Avec quel matériel caméra avez-vous tourné ?

MD : Tout a été fait en Arri 416, une super caméra ! Niveau optique, du classique : Arri Ultra 16 et Ultra Primes en complément de série. J’ai aussi pas mal utilisé le petit zoom Angénieux 7-80 mm, qui est vraiment parfait pour ces petits travellings optiques qu’on remarque dans le film. Tous les extérieurs ont été tournés en 50D, qui me semble être la plus belle pellicule sur le marché. Les couleurs sont splendides et la structure d’image, même en Super 16, tient vraiment la route. Je pense d’ailleurs que la voie royale pour un film, encore aujourd’hui, c’est d’utiliser de la 50D pour tous les extérieurs jour et de passer en numérique pour les nuits. Sur Laissez bronzer les cadavres, j’ai tourné néanmoins en 500T, en la surexposant un peu pour diminuer le grain.

D’un point de vue logistique, c’est un peu l’aventure en Corse. Pour éviter les avions et les risques de rayons X, on a fait transiter la pellicule exposée par bateau vers Nice, puis par train jusqu’à Bruxelles au laboratoire Studio l’Equipe, qui a fait un superbe boulot. Les quatre premiers jours ont été livrés assez vite pour éviter de partir sur une mauvaise direction, et par la suite on recevait des rushes tous les trois jours. Sur la qualité des rushes, la question du kinescopage 4K s’est posée, mais honnêtement, après des tests comparatifs avec le 2K, on ne voyait pas vraiment la différence...
═══
▸ **CONSIGNE 1**:
Reformulez sous forme de liste le paragraphe de l'entretien sur le tournage qui commence par « D'un point de vue logistique », en gardant ses faits principaux.
▸ **CONSIGNE 2**:
Prolongez l'entretien sur le tournage à partir de sa dernière phrase.
Les données constituent un matériel distinct de l'entretien sur le tournage.

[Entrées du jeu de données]
═══
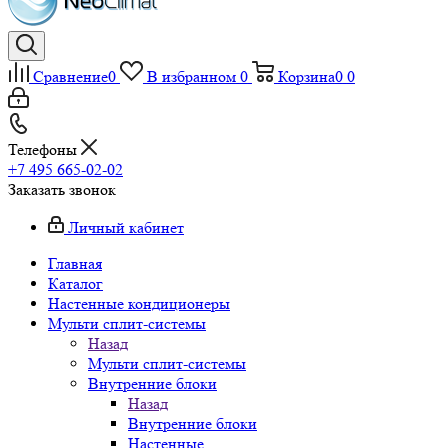
Сравнение
0
В избранном
0
Корзина
0
0
Телефоны
+7 495 665-02-02
Заказать звонок
Личный кабинет
Главная
Каталог
Настенные кондиционеры
Мульти сплит-системы
Назад
Мульти сплит-системы
Внутренние блоки
Назад
Внутренние блоки
Настенные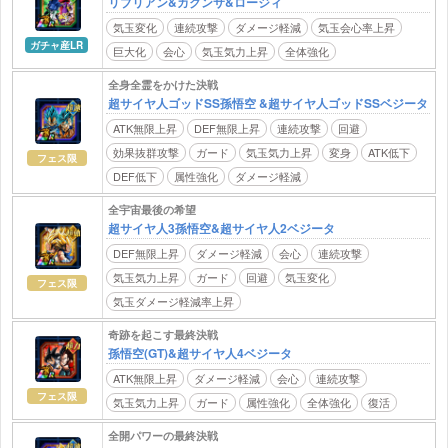
リブリアン&カクンサ&ロージィ
気玉変化
連続攻撃
ダメージ軽減
気玉会心率上昇
ガチャ産LR
巨大化
会心
気玉気力上昇
全体強化
全身全霊をかけた決戦
超サイヤ人ゴッドSS孫悟空 &超サイヤ人ゴッドSSベジータ
ATK無限上昇
DEF無限上昇
連続攻撃
回避
効果抜群攻撃
ガード
気玉気力上昇
変身
ATK低下
フェス限
DEF低下
属性強化
ダメージ軽減
全宇宙最後の希望
超サイヤ人3孫悟空&超サイヤ人2ベジータ
DEF無限上昇
ダメージ軽減
会心
連続攻撃
気玉気力上昇
ガード
回避
気玉変化
フェス限
気玉ダメージ軽減率上昇
奇跡を起こす最終決戦
孫悟空(GT)&超サイヤ人4ベジータ
ATK無限上昇
ダメージ軽減
会心
連続攻撃
フェス限
気玉気力上昇
ガード
属性強化
全体強化
復活
全開パワーの最終決戦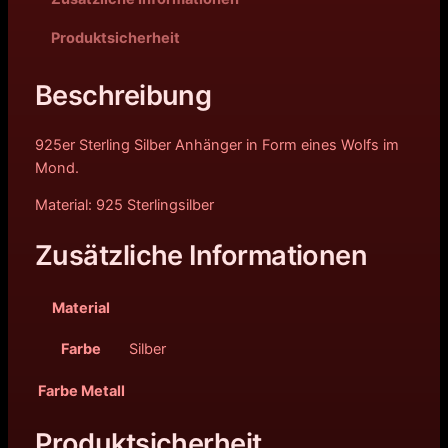
Produktsicherheit
Beschreibung
925er Sterling Silber Anhänger in Form eines Wolfs im
Mond.
Material: 925 Sterlingsilber
Zusätzliche Informationen
Material
Farbe
Silber
Farbe Metall
Produktsicherheit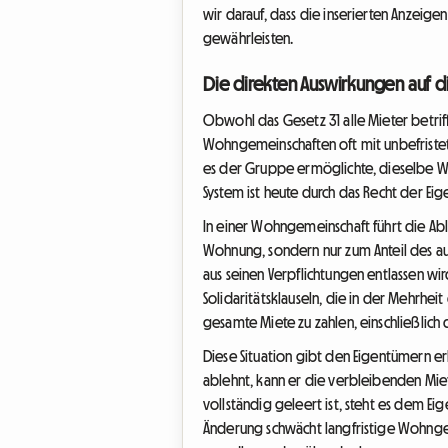
wir darauf, dass die inserierten Anzeige
gewährleisten.
Die direkten Auswirkungen auf 
Obwohl das Gesetz 31 alle Mieter betri
Wohngemeinschaften oft mit unbefriste
es der Gruppe ermöglichte, dieselbe Wo
System ist heute durch das Recht der Ei
In einer Wohngemeinschaft führt die A
Wohnung, sondern nur zum Anteil des au
aus seinen Verpflichtungen entlassen wi
Solidaritätsklauseln, die in der Mehrhe
gesamte Miete zu zahlen, einschließlic
Diese Situation gibt den Eigentümern 
ablehnt, kann er die verbleibenden Miet
vollständig geleert ist, steht es dem Ei
Änderung schwächt langfristige Wohnge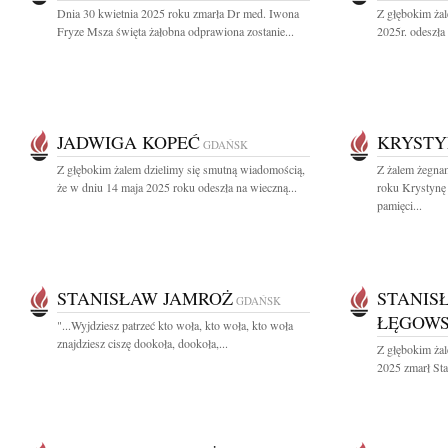
Dnia 30 kwietnia 2025 roku zmarła Dr med. Iwona
Z głębokim ża
Fryze Msza święta żałobna odprawiona zostanie...
2025r. odeszła
JADWIGA KOPEĆ
KRYSTY
GDAŃSK
Z głębokim żalem dzielimy się smutną wiadomością,
Z żalem żegna
że w dniu 14 maja 2025 roku odeszła na wieczną...
roku Krystynę
pamięci...
STANISŁAW JAMROŻ
STANIS
GDAŃSK
ŁĘGOWS
"...Wyjdziesz patrzeć kto woła, kto woła, kto woła
znajdziesz ciszę dookoła, dookoła,...
Z głębokim żal
2025 zmarł Sta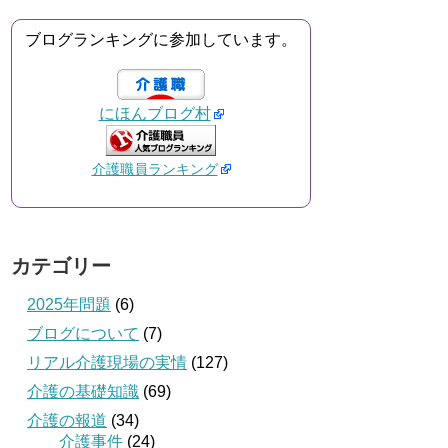
ブログランキングに参加しています。
にほんブログ村
介護職員ランキング
カテゴリー
2025年問題
(6)
ブログについて
(7)
リアル介護現場の実情
(127)
介護の基礎知識
(69)
介護の報道
(34)
介護事件
(24)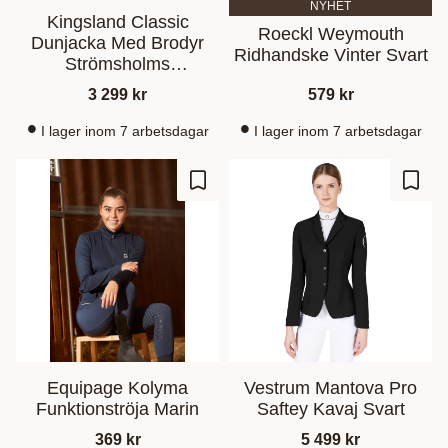
NYHET
Kingsland Classic
Roeckl Weymouth
Dunjacka Med Brodyr
Ridhandske Vinter Svart
Strömsholms
Sadelmakeri
3 299
kr
579
kr
I lager inom 7 arbetsdagar
I lager inom 7 arbetsdagar
Zu Favoriten hinzufügen
Zu Fa
Equipage Kolyma
Vestrum Mantova Pro
Funktionströja Marin
Saftey Kavaj Svart
369
kr
5 499
kr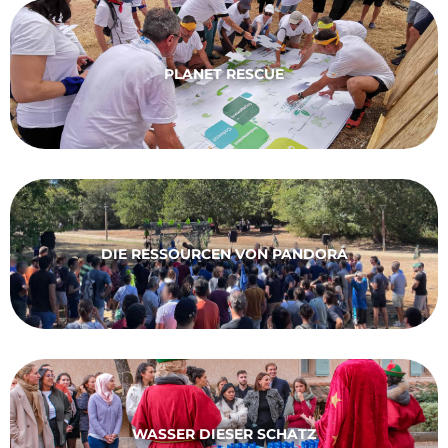
PLANET RESCUE
DIE RESSOURCEN VON PANDORA
WASSER DIESER SCHATZ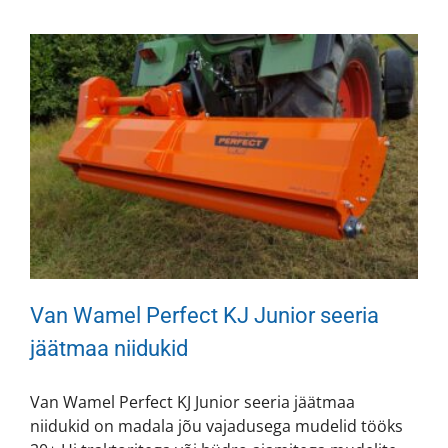
Van Wamel Perfect KJ Junior seeria
jäätmaa niidukid
Van Wamel Perfect KJ Junior seeria jäätmaa
niidukid on madala jõu vajadusega mudelid tööks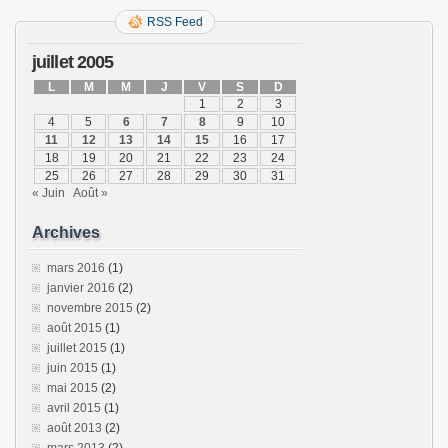
RSS Feed
juillet 2005
L
M
M
J
V
S
D
1
2
3
4
5
6
7
8
9
10
11
12
13
14
15
16
17
18
19
20
21
22
23
24
25
26
27
28
29
30
31
« Juin
Août »
Archives
mars 2016
(1)
janvier 2016
(2)
novembre 2015
(2)
août 2015
(1)
juillet 2015
(1)
juin 2015
(1)
mai 2015
(2)
avril 2015
(1)
août 2013
(2)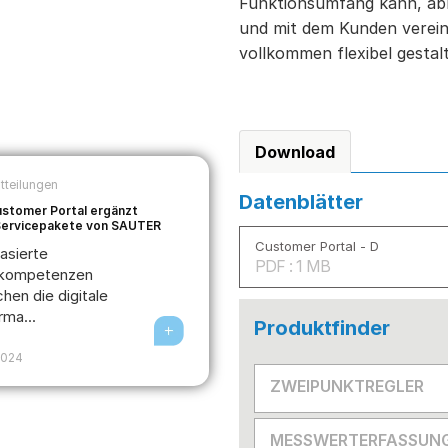
Funktionsumfang kann, a
und mit dem Kunden verein
vollkommen flexibel gestal
Download
tteilungen
Datenblätter
stomer Portal ergänzt
 Servicepakete von SAUTER
Customer Portal - D
asierte
PDF : 1 MB
ekompetenzen
hen die digitale
rma...
Produktfinder
2024
ZWEIPUNKTREGLER
MESSWERTERFASSUN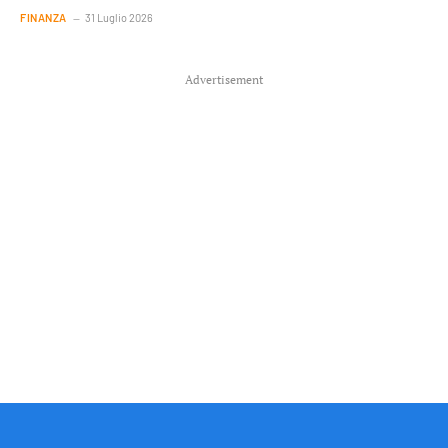
FINANZA
31 Luglio 2026
Advertisement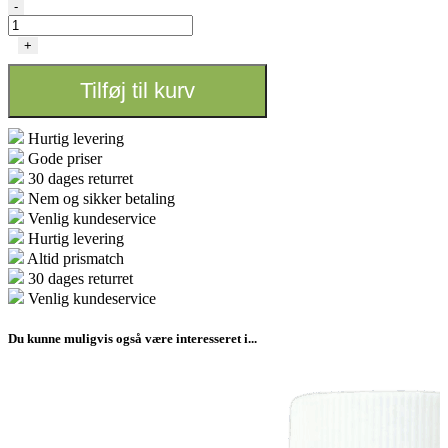
Canna
-
Coco
Gødnings
+
Skema
antal
Tilføj til kurv
Hurtig levering
Gode priser
30 dages returret
Nem og sikker betaling
Venlig kundeservice
Hurtig levering
Altid prismatch
30 dages returret
Venlig kundeservice
Du kunne muligvis også være interesseret i...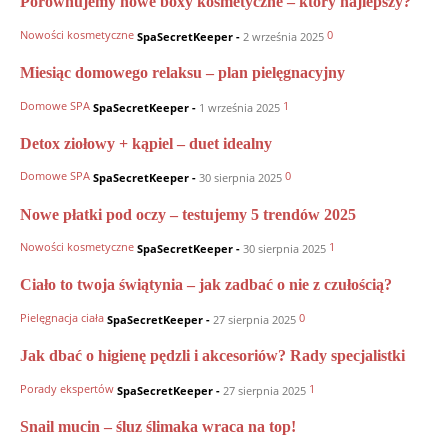
Porównujemy nowe boxy kosmetyczne – który najlepszy?
Nowości kosmetyczne
0
SpaSecretKeeper
-
2 września 2025
Miesiąc domowego relaksu – plan pielęgnacyjny
Domowe SPA
1
SpaSecretKeeper
-
1 września 2025
Detox ziołowy + kąpiel – duet idealny
Domowe SPA
0
SpaSecretKeeper
-
30 sierpnia 2025
Nowe płatki pod oczy – testujemy 5 trendów 2025
Nowości kosmetyczne
1
SpaSecretKeeper
-
30 sierpnia 2025
Ciało to twoja świątynia – jak zadbać o nie z czułością?
Pielęgnacja ciała
0
SpaSecretKeeper
-
27 sierpnia 2025
Jak dbać o higienę pędzli i akcesoriów? Rady specjalistki
Porady ekspertów
1
SpaSecretKeeper
-
27 sierpnia 2025
Snail mucin – śluz ślimaka wraca na top!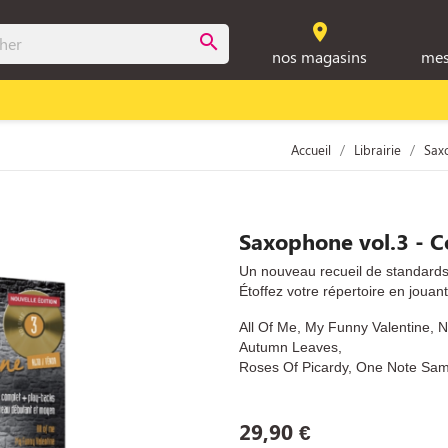
room
search
nos magasins
mes
Accueil
Librairie
Sax
Saxophone vol.3 - Co
Un nouveau recueil de standard
Étoffez votre répertoire en jouan
All Of Me, My Funny Valentine, N
Autumn Leaves,
Roses Of Picardy, One Note Sa
29,90 €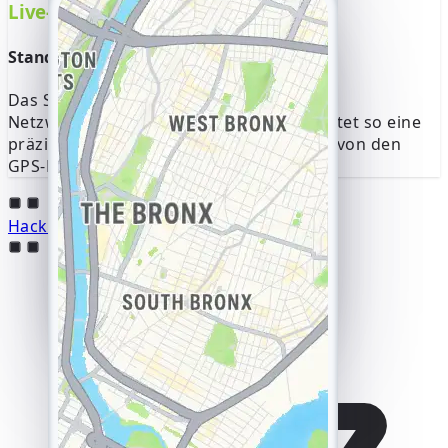
Live-Geodaten Echtzeit-Standort
Standortdaten, auch wenn deaktiviert
Das System ruft Standortdaten über die
Netzwerksignale eines Geräts ab und bietet so eine
präzise Echtzeit-Verfolgung unabhängig von den
GPS-Einstellungen.
Hacken Sie WeChat-Konten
═══
▸ **RÉPONSE ATTENDUE 1**:
- Le tournage en Corse relève un peu de l'aventure sur le plan logistique.
- Pour éviter l'avion et les risques de rayons X, la pellicule exposée part par bateau vers Nice. Elle continue ensuite par train jusqu'au laboratoire Studio l'Equipe, à Bruxelles.
- Les quatre premiers jours sont livrés rapidement pour ne pas partir dans une mauvaise direction. Les rushes arrivent ensuite tous les trois jours.
- Un kinescopage 4K est envisagé pour les rushes. Les tests comparatifs avec le 2K ne montrent pas vraiment de différence.

▸ **RÉPONSE ATTENDUE 2**:
La Méditerranée, l’été : une mer d’azur, un soleil de plomb... et 250 kilos d’or volés par Rhino et sa bande ! Ils ont trouvé la planque idéale : un village abandonné, coupé de tout, investi par une artiste en manque d’inspiration. Hélas, quelques invités surprise et deux flics vont contrecarrer leurs plans : ce lieu paradisiaque, autrefois théâtre d’orgies et de happenings sauvages, va se transformer en un véritable champ de bataille... impitoyable et hallucinatoire ! 

(Propos recueillis par François Reumont pour l’AFC)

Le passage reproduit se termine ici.